##### Dataset entries #####
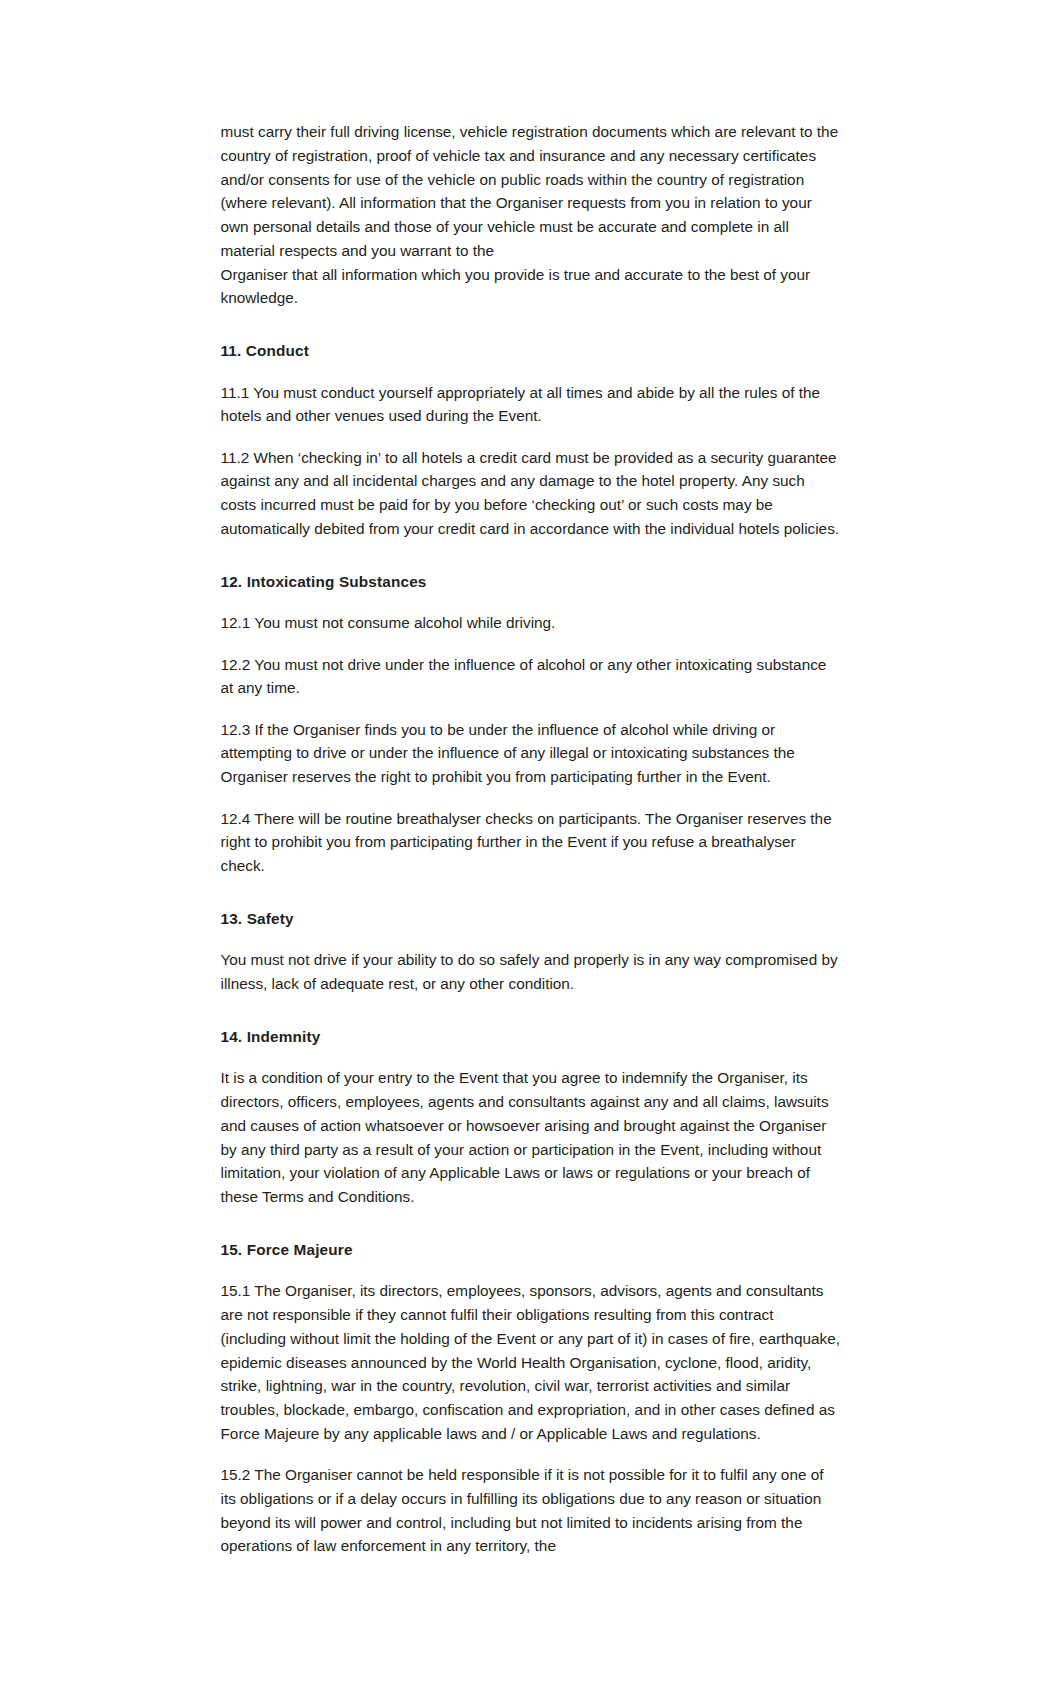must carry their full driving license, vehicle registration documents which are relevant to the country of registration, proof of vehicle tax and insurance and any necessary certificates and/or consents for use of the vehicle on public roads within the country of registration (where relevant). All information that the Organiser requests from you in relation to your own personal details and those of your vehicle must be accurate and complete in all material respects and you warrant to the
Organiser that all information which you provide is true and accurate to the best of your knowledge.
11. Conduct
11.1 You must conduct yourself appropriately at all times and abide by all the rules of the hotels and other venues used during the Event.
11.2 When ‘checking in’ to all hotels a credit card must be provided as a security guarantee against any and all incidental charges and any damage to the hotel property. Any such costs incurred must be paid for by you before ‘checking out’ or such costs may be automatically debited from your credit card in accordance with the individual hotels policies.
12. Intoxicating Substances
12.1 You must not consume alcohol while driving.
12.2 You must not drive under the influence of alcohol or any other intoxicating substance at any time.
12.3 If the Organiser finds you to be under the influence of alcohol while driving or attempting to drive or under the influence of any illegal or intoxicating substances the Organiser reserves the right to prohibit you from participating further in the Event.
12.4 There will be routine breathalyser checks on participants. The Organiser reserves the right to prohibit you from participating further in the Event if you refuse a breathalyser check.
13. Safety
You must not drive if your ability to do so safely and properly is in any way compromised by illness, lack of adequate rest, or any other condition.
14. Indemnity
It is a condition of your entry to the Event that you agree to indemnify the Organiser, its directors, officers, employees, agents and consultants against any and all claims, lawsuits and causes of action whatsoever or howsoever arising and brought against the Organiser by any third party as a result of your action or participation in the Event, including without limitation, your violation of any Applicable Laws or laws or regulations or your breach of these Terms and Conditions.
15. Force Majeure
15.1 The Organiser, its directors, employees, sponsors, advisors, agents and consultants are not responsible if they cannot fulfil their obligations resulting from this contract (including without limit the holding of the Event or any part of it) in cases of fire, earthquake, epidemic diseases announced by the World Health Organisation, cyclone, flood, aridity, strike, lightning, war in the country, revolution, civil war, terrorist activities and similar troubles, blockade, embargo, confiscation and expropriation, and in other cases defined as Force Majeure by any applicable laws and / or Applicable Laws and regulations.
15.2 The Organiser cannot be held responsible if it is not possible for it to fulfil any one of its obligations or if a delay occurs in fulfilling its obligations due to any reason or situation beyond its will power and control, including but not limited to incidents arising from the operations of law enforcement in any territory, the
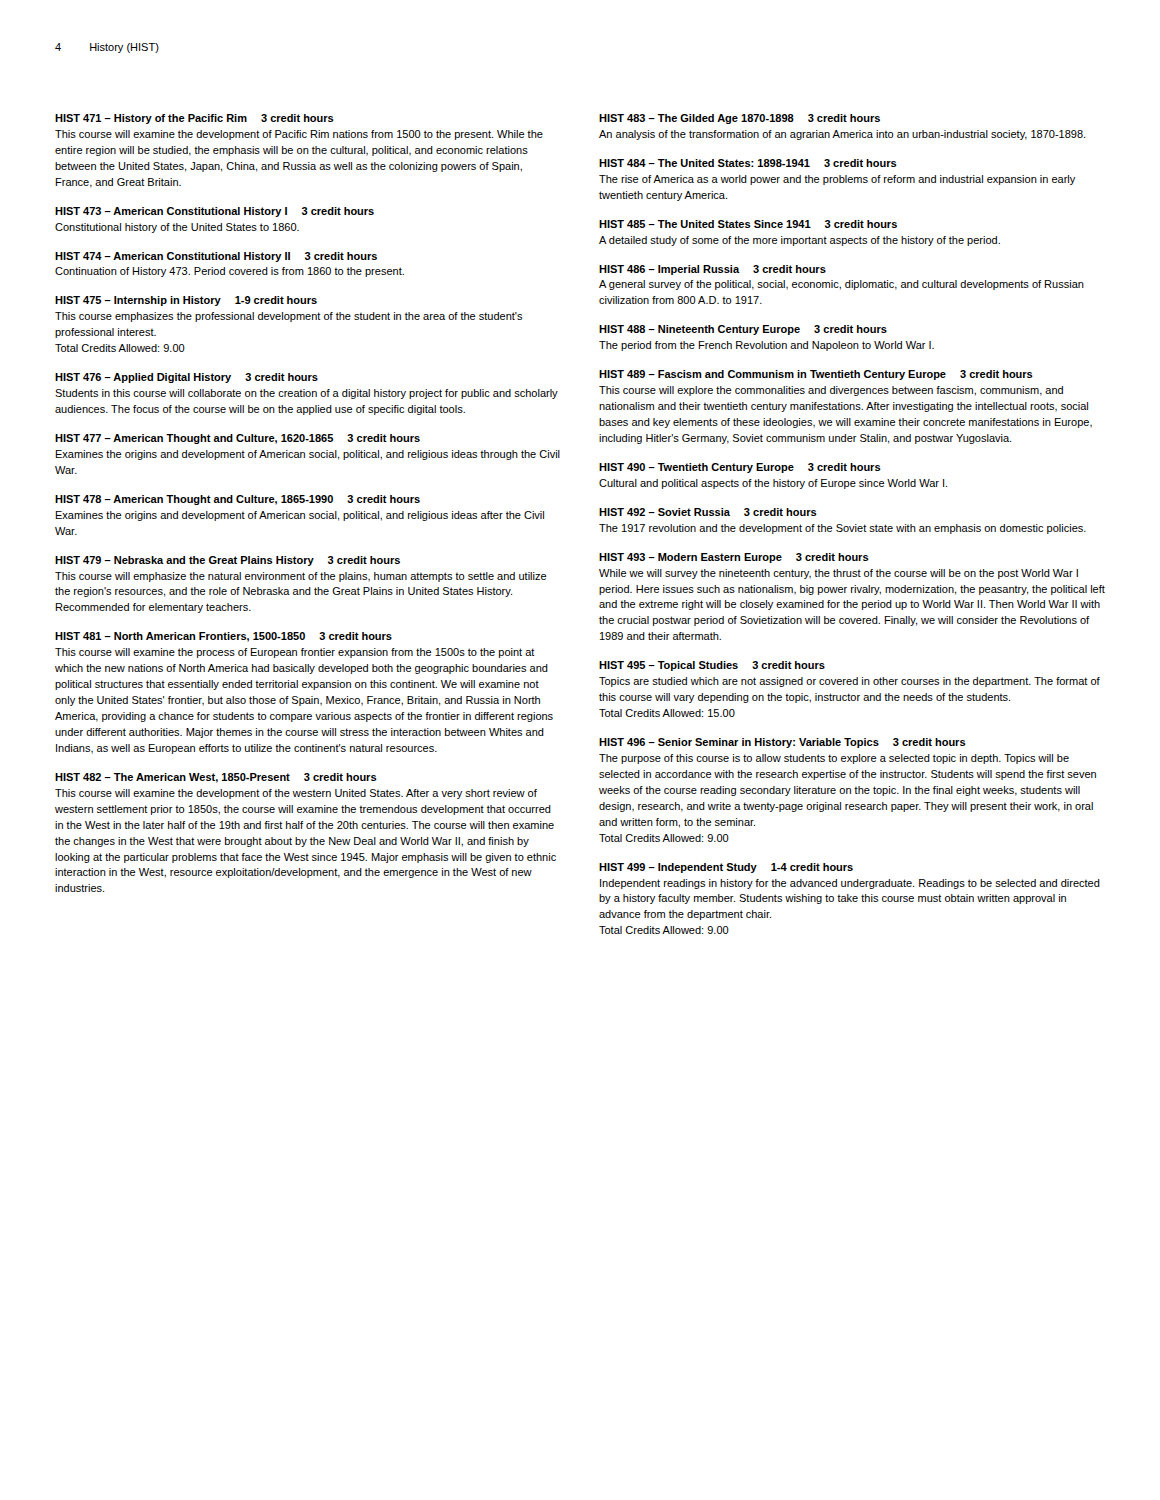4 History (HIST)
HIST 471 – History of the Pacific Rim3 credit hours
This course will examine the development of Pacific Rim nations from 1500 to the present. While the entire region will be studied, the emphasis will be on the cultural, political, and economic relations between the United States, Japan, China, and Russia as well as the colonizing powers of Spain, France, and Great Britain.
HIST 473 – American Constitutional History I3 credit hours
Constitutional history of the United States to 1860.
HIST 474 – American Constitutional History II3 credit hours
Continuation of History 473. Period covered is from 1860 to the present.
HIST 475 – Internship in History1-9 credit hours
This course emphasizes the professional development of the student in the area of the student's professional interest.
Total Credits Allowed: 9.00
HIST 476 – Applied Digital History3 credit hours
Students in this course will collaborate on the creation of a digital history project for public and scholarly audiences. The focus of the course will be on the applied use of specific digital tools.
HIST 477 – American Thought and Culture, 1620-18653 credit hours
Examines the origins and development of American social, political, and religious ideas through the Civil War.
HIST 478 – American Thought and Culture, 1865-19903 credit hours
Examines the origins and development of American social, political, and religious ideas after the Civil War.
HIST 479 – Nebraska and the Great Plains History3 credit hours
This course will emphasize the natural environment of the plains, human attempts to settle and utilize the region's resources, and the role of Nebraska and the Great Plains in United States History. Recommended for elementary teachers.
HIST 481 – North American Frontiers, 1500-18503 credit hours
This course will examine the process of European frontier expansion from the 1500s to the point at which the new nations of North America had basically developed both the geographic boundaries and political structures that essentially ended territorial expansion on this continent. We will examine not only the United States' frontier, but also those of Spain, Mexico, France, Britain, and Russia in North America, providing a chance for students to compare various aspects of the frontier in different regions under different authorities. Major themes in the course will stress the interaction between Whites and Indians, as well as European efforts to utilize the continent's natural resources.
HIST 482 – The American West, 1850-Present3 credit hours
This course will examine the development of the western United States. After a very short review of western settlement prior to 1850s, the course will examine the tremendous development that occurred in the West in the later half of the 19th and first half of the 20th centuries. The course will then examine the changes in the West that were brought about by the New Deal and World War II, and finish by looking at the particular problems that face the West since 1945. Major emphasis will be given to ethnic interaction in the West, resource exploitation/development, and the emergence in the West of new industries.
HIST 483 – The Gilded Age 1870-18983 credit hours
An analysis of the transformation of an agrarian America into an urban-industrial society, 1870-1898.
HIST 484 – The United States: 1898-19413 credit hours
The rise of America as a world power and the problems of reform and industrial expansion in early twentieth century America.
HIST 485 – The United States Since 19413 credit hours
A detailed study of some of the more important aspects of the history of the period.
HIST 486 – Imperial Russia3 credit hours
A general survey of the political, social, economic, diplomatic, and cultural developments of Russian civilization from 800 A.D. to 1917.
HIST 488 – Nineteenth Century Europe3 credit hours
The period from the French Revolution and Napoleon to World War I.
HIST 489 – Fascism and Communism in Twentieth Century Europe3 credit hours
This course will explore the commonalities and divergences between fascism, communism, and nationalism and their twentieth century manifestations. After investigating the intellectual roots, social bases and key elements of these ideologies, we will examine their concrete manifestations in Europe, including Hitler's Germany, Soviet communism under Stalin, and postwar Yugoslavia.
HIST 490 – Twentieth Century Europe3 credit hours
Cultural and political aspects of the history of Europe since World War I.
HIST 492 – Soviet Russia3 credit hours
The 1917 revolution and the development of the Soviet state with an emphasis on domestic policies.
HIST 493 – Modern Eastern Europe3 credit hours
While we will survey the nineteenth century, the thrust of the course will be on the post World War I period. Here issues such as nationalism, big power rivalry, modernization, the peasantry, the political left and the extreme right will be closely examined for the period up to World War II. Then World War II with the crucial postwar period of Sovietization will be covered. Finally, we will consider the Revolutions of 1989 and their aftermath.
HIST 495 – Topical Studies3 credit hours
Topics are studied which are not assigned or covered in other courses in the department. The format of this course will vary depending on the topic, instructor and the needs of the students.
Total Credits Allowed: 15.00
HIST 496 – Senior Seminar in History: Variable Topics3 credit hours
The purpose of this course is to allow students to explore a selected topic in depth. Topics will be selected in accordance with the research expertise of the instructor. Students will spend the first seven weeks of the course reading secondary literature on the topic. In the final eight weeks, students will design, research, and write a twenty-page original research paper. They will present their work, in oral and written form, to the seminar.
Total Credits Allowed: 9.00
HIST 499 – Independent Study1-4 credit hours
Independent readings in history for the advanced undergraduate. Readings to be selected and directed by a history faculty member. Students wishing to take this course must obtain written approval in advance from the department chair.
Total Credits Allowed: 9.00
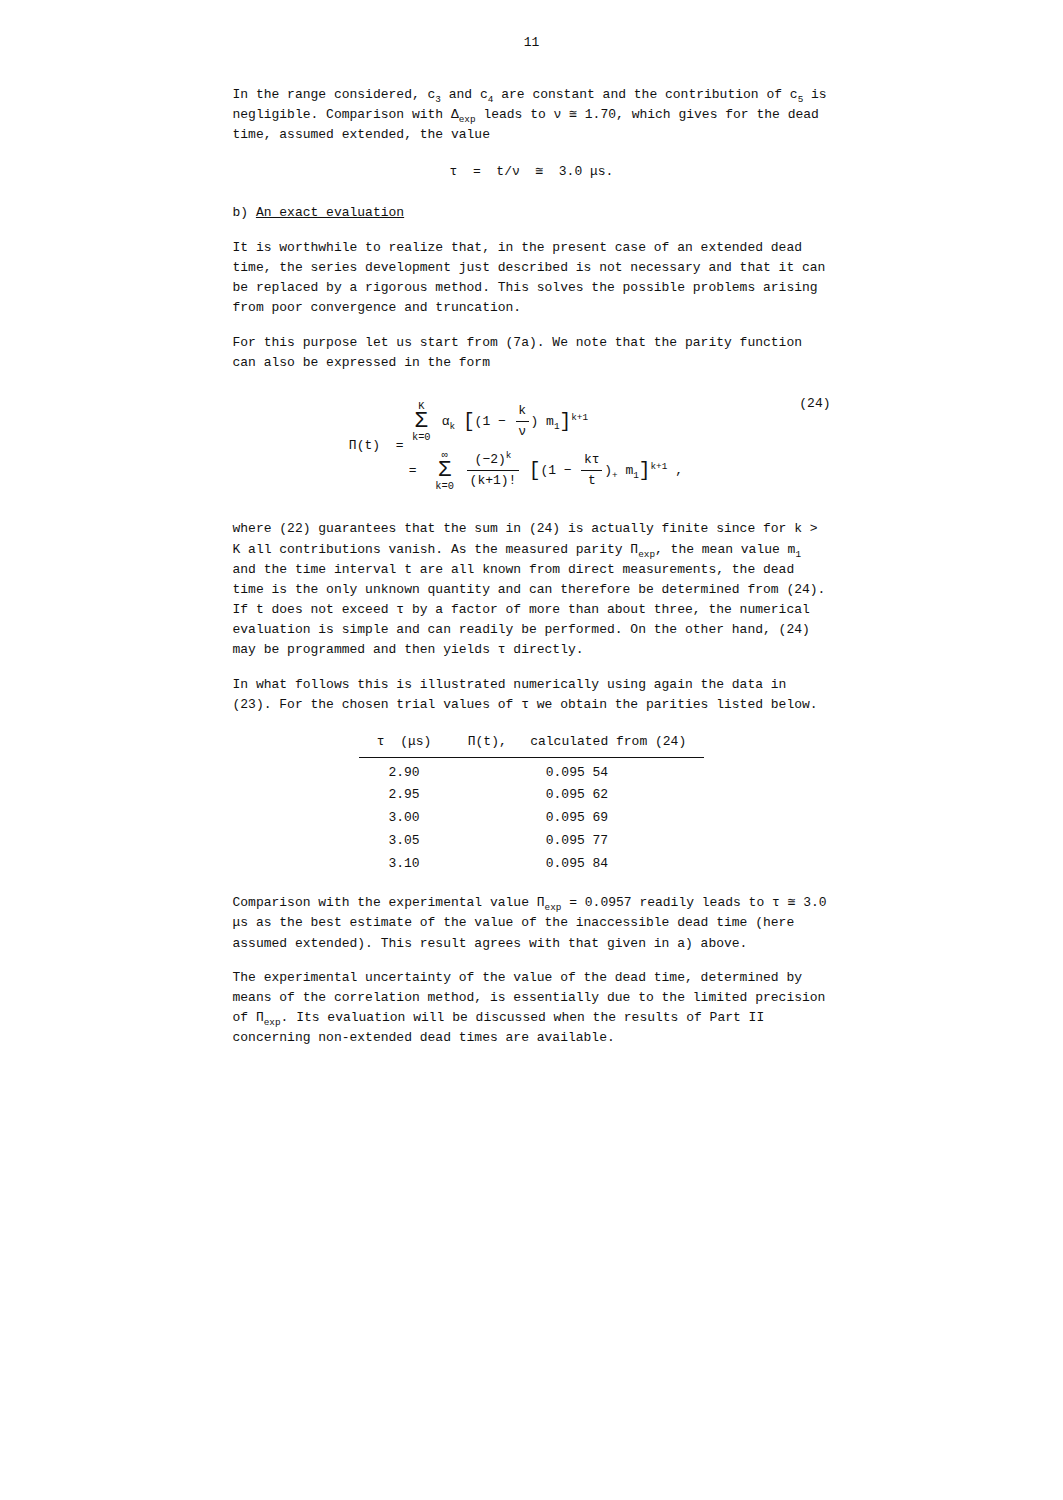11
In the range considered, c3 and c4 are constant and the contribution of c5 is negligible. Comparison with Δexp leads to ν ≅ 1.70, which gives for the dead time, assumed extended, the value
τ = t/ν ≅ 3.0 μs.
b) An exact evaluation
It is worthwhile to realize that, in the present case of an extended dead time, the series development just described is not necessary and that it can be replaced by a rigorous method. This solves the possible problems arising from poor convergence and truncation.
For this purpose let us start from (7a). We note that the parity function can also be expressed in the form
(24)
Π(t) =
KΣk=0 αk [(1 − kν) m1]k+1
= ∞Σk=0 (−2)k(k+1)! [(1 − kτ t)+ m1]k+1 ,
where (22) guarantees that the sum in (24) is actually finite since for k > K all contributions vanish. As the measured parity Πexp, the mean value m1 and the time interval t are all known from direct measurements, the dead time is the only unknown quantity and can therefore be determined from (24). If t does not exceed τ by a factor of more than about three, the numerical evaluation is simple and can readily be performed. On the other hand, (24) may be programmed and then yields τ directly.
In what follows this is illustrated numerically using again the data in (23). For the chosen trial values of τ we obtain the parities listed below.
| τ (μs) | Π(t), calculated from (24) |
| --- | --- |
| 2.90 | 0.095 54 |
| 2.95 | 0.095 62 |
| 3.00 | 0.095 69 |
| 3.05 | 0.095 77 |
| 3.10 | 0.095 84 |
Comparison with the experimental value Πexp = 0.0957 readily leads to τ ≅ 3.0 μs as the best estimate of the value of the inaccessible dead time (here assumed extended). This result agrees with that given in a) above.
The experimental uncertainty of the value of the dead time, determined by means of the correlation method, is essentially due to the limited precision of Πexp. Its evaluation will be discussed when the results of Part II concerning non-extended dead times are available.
#####
▶ **Instructions to follow**: Exactly the lines from the one containing "Comparison with the" through the final line of the records above are needed, copied word for word.

▶ **Response for this exercise**:
Comparison with the experimental value Πexp = 0.0957 readily leads to τ ≅ 3.0 μs as the best estimate of the value of the inaccessible dead time (here assumed extended). This result agrees with that given in a) above.
The experimental uncertainty of the value of the dead time, determined by means of the correlation method, is essentially due to the limited precision of Πexp. Its evaluation will be discussed when the results of Part II concerning non-extended dead times are available.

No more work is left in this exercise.